Symptoms of a mineral deficiency depend on the mineral you are lacking and the severity of your deficiency, but possible red flags include everything from bloating and loss of appetite to lack of energy, poor concentration and anxiety.
So which essential minerals do you need?
Magnesium
This mineral—an estimated 80 percent of Americans are deficient in it—is especially important for women older than 40, as it prevents bone loss that may lead to osteoporosis. It can also help regulate blood pressure, reducing the risk of heart disease, and is known for its sleep-enhancing benefits.
Calcium
The most abundant mineral in the body, calcium is best known for its crucial role in the development of bones and teeth, but it also ensures other systems work correctly. If your body is deficient in calcium, it will absorb it from your bones and teeth, causing them to become brittle and more prone to decay.
Iron
Iron is needed to carry oxygen throughout the body’s cells so they can produce energy.

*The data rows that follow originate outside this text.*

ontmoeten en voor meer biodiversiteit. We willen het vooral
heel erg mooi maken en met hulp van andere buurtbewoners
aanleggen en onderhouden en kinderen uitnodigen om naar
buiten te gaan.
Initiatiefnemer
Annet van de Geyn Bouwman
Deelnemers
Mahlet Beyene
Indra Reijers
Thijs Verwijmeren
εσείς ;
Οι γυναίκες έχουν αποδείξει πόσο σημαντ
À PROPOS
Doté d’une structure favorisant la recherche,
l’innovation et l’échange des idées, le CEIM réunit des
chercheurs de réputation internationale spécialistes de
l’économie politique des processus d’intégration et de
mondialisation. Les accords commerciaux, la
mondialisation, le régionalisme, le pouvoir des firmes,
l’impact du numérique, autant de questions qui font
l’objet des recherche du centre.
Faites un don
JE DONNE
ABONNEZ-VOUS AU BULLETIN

According to the World Health Organization, up to 30 percent of the world’s population may have an iron deficiency called anemia, which can lead to fatigue, dizziness, rapid heartbeat, hair loss and more.
Potassium
An electrolyte that counteracts the negative effects of sodium, potassium helps maintain healthy blood pressure. It also helps regulate fluid balance in the body and controls the electrical activity of the heart and other muscles.
Zinc
Zinc is prized for its antioxidant and immune-boosting properties. It’s commonly taken as a supplement by those looking to reduce the frequency at which they get sick—it’s also lost through sweat, so athletes often require more of it.